“Lo Skryun-Esodo” è il terzo volume della omonima serie dieselpunk, scritta e prodotta da Vincenzo Valenti.
Vi avevamo già parlato del volume 1 qui e del volume 2 qui.
La storia riprende dall’esatto momento in cui era finita nel precedente libro, cioè con Marx, il nostro nano carrista (senza carro, ahimè) che si ritrova in un mondo ostile e con una guerra che infuria. Vaandau, il suo nuovo alleato, gli offre una prospettiva diversa e insieme si trovano a scoprire una vera e propria setta, gli Zeloti della Fiamma, che si pongono come miglior speranza per il mondo. Non solo, la nostra Tessitrice, già conosciuta nel secondo, qui si presenta in tutta la sua oscurità e disperazione, mentre l’Ombra è sempre più vicina. A completare il quadro, orchi ed elfi fanno (finalmente) la loro comparsa su quella che è diventata una scacchiera, con ogni personaggio o schieramento che è una pedina pronta all’inizio della partita.
Questo romanzo è senza dubbio di transizione e, come detto, si pone l’obiettivo di arrivare allo scontro finale del quarto libro. La cosa interessante, però, è che non sono capi di stato o grandi generali a fornirci la prospettiva di tale scontro, bensì la fanteria, se così si può dire. Marx rappresenta perfettamente le truppe di base, i pedoni della scacchiera, quelli che sono considerati carne da cannone: eppure lui dimostra la capacità di capire cos’è la sopravvivenza nonché la duttilità mentale di sapersi alleare anche contro i nemici di un tempo. Mi è piaciuto come si passasse dalla situazione del primo in cui la guerra era la cosa più importante a “vabbè, chissene frega se sono i nemici” di adesso: mi ha ricordato molto la guerra fredda anni Ottanta. Questo elemento è ancora più forte nel vedere la burocrazia nanica, quel misto di regole ferree e di “chissene importa” che ricorda davvero tanto l’URSS.

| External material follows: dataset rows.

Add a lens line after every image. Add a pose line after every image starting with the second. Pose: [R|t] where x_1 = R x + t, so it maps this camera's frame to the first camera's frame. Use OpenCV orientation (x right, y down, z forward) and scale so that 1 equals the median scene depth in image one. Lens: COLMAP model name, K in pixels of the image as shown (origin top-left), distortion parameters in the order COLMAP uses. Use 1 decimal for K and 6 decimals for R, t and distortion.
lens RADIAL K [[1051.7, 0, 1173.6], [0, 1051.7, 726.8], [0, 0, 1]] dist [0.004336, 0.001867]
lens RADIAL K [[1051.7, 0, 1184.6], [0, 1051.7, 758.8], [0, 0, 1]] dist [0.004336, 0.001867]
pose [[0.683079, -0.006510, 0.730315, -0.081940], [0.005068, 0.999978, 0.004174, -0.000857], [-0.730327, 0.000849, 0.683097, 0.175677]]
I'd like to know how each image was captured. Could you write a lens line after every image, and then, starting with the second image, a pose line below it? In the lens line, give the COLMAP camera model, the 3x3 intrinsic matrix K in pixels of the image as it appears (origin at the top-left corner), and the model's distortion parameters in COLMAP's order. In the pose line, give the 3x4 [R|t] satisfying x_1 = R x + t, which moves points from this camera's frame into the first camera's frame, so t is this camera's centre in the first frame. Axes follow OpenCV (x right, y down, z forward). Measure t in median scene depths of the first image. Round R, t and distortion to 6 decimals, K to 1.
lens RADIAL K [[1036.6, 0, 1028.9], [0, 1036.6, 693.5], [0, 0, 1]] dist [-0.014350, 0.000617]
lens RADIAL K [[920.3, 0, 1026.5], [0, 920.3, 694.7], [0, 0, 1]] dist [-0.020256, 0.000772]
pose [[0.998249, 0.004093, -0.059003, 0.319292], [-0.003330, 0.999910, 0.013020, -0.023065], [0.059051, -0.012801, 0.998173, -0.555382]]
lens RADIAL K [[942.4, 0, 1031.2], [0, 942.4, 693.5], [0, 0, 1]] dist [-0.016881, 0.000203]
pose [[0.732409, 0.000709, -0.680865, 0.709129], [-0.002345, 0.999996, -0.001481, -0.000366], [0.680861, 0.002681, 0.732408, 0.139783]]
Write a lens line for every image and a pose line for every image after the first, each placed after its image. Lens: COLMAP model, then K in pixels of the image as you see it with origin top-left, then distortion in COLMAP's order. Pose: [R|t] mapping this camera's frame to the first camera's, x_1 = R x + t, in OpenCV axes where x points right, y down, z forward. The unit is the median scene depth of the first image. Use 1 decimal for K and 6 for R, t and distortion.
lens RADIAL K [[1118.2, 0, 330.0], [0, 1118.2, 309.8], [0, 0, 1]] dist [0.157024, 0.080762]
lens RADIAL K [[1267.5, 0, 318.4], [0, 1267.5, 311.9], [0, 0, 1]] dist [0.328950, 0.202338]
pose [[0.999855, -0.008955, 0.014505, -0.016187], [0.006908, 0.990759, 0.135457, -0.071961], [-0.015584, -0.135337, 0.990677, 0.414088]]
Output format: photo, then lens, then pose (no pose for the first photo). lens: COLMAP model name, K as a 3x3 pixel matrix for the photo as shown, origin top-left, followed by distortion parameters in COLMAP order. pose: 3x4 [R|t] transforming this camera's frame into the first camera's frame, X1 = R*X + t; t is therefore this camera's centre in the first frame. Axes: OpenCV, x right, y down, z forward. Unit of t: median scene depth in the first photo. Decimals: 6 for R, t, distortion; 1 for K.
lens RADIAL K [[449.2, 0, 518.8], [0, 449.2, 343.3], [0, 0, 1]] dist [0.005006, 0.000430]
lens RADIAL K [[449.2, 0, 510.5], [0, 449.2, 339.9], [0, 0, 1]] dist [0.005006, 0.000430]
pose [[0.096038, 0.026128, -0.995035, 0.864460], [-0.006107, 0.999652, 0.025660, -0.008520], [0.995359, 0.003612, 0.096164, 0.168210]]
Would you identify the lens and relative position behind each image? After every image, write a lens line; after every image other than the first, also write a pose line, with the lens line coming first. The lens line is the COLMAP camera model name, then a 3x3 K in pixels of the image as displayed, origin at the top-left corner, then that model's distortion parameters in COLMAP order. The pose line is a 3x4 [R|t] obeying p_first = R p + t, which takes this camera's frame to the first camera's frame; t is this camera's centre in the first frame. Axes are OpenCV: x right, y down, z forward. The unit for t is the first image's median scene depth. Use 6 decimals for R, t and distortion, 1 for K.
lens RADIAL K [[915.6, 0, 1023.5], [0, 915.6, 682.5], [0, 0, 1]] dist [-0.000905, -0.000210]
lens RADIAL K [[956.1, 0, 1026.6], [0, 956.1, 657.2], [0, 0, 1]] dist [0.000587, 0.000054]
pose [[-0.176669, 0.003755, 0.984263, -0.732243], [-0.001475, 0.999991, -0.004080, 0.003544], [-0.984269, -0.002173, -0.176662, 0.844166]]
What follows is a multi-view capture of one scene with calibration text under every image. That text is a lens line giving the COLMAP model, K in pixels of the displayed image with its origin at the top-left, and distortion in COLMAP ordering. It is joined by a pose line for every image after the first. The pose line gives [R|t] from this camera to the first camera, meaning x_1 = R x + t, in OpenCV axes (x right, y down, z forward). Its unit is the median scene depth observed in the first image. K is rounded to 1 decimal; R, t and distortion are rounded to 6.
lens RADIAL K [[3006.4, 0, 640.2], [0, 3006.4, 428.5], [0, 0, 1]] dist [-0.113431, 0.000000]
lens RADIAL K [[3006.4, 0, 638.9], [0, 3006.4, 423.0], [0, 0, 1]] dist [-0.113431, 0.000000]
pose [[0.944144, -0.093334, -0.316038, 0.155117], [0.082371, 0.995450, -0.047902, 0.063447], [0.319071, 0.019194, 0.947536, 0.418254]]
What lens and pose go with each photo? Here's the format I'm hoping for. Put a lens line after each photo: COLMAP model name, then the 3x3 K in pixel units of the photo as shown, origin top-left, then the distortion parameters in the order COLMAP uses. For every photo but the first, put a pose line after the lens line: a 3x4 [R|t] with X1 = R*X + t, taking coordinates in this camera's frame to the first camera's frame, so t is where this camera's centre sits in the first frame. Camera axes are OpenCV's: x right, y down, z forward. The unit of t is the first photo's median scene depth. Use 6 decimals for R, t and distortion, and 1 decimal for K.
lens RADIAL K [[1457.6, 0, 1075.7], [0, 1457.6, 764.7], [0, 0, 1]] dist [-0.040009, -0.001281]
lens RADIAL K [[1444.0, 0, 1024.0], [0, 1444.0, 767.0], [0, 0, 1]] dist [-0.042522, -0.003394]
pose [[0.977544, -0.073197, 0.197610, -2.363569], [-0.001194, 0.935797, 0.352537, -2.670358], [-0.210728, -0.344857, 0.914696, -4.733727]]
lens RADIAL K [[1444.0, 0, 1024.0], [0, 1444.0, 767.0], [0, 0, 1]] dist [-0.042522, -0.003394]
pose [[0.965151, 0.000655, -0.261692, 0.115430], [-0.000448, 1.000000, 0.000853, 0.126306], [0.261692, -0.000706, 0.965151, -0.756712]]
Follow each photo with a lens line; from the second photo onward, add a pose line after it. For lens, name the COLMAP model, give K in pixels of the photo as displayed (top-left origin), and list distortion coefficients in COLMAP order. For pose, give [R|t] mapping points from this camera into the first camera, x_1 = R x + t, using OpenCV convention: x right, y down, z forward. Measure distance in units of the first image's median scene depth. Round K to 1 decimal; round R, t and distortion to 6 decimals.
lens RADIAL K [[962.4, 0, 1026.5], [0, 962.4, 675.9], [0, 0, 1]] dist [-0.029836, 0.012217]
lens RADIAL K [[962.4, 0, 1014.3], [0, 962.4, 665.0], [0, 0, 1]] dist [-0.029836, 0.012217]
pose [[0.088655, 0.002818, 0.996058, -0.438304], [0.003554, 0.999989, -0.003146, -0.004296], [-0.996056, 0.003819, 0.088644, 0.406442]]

Detto questo, spero di vedere maggiormente gli elfi nel quarto volume, perché, come Marx, anche io come lettrice ne so ancora troppo poco.
Ci ho messo un po’ a capire che questo terzo volume non fosse l’ultimo, forse perché si respirava quell’atmosfera fichtiana di “tesi, antitesi e sintesi”: nel primo avevamo la luce (i nani, i buoni), nel secondo l’oscurità (le origini della nostra Tessitrice) e ora finalmente l’unione (la sintesi). Eppure a pensarci, la vera sintesi non c’è stata: ci ho messo qualche ora di riflessione a capire cosa mancava e no, non era la battaglia finale, bensì il cattivo. Ok, abbiamo l’antagonista, abbiamo la Tessitrice, ma è l’emanazione del male: buffo averlo scordato, perché abbiamo avuto un intero libro, il secondo, per vederla come vittima. Se i tempi di climax e anticlimax mi hanno ricordato un po’ la serie Battlestar Galactica, questo aspetto mi ha fatto rivivere le emozioni degli anime anni Ottanta-Novanta: vedi l’antagonista, sai chi è, eppure sai che in fondo è una vittima come gli altri e, se anche venisse sconfitto, in fondo non cambierebbe nulla. Ed è questo ciò che mi aspetto dal volume conclusivo: l’Ombra, il vero cattivo. La battaglia finale, l’arrivo dei nostri, dev’essere contro il vero cattivo.
Dal punto di vista della forma, il libro riprende lo stile dei primi due, cioè poche descrizioni e tanta azione, con capitoli corti e salti del punto di vista narrante, anche temporali. Secondo me, questo romanzo ha un’estetica più definita rispetto al secondo, ancora una volta un mix tra le atmosfere dieselpunk del primo e il dark fantasy del secondo. Se però i primi due erano caratterizzati da uno stile “brutti, sporchi e cattivi”, in questo sono tutti più affascinanti e, in un certo senso, belli: difficile non immaginarsi la sinuosità della Tessitrice di corpi, ma anche una sorta di piacevole eroismo da uomo medio di Marx.
Concludo con una lode: finalmente si capisce il significato del titolo! Tra l’altro nel capitolo, secondo me, scritto meglio.
Concludo con consigliarlo a chi cerca una lettura diversa dal solito, un fantasy con una ambientazione davvero originale.